** Entries shown follows **
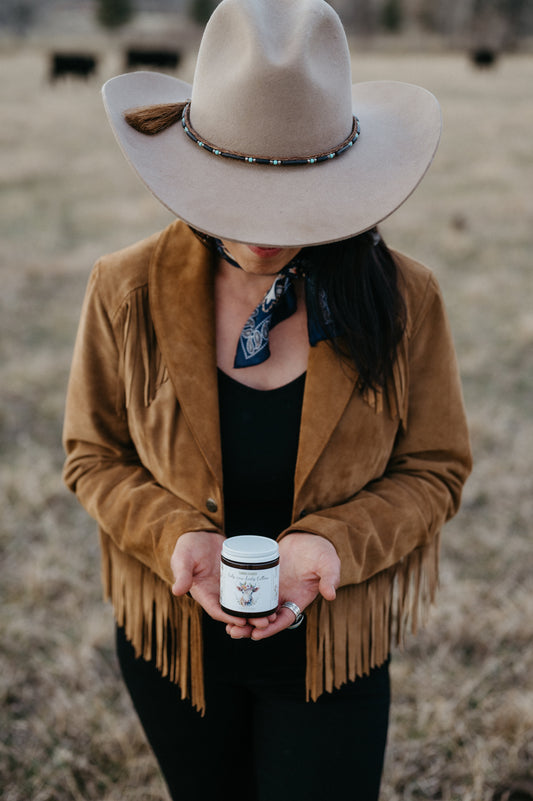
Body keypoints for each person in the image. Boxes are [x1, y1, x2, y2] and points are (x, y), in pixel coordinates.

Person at [62, 0, 472, 798]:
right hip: (171, 640)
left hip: (330, 650)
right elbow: (92, 453)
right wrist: (174, 534)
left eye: (293, 198)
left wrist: (333, 544)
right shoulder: (123, 288)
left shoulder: (405, 298)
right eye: (234, 192)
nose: (262, 229)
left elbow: (434, 466)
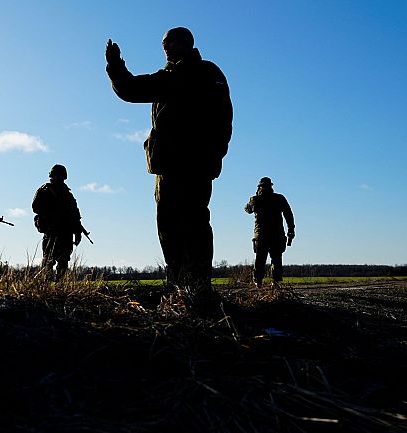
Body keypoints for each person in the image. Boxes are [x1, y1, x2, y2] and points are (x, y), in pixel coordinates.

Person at [105, 27, 233, 291]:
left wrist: (115, 65)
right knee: (195, 222)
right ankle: (195, 286)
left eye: (169, 43)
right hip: (199, 165)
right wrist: (214, 156)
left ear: (184, 44)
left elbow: (131, 89)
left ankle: (181, 285)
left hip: (177, 165)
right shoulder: (211, 73)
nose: (165, 48)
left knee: (174, 225)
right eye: (164, 44)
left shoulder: (178, 75)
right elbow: (225, 121)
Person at [32, 164, 85, 278]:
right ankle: (46, 285)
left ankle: (59, 286)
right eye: (56, 176)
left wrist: (77, 232)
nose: (58, 178)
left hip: (65, 231)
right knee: (48, 260)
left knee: (63, 261)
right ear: (52, 176)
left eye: (60, 176)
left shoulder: (68, 195)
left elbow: (75, 215)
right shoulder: (44, 191)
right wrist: (51, 212)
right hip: (51, 230)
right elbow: (35, 208)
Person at [244, 177, 295, 287]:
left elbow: (247, 209)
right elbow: (288, 215)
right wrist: (291, 229)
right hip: (277, 235)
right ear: (271, 187)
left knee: (260, 260)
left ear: (260, 187)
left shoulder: (255, 200)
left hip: (261, 236)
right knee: (276, 259)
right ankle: (275, 283)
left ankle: (258, 282)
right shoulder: (279, 198)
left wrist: (255, 196)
** End of Entries shown **
**Task goal**
The pictures should not be reproduced; quote all of the other material exactly.

**Result for this task**
Body keypoints for each person in the image. Boxes are [x1, y1, x2, y2] and points are (x, y), in pixel coordinates.

Person at [62, 0, 472, 798]:
right hip: (171, 640)
left hip: (330, 650)
right elbow: (92, 453)
right wrist: (174, 534)
left eye: (293, 198)
left wrist: (333, 544)
right shoulder: (123, 288)
left shoulder: (405, 298)
right eye: (234, 192)
nose: (262, 229)
left elbow: (434, 466)
Body keypoints for each person in the image. Boxes are [x1, y1, x2, y2] and points are (x, y), in pixel coordinates.

Person at [105, 27, 233, 291]:
left wrist: (115, 65)
right knee: (195, 222)
right ankle: (195, 286)
left eye: (169, 43)
right hip: (199, 165)
right wrist: (214, 156)
left ear: (184, 44)
left elbow: (131, 89)
left ankle: (181, 285)
left hip: (177, 165)
right shoulder: (211, 73)
nose: (165, 48)
left knee: (174, 225)
right eye: (164, 44)
left shoulder: (178, 75)
right elbow: (225, 121)
Person at [32, 164, 85, 278]:
right ankle: (46, 285)
left ankle: (59, 286)
right eye: (56, 176)
left wrist: (77, 232)
nose: (58, 178)
left hip: (65, 231)
right knee: (48, 260)
left knee: (63, 261)
right ear: (52, 176)
left eye: (60, 176)
left shoulder: (68, 195)
left elbow: (75, 215)
right shoulder: (44, 191)
right wrist: (51, 212)
right hip: (51, 230)
right elbow: (35, 208)
Person at [244, 177, 295, 287]:
left elbow: (247, 209)
right elbow: (288, 215)
right wrist: (291, 229)
right hip: (277, 235)
right ear: (271, 187)
left knee: (260, 260)
left ear: (260, 187)
left shoulder: (255, 200)
left hip: (261, 236)
right knee: (276, 259)
right ankle: (275, 283)
left ankle: (258, 282)
right shoulder: (279, 198)
left wrist: (255, 196)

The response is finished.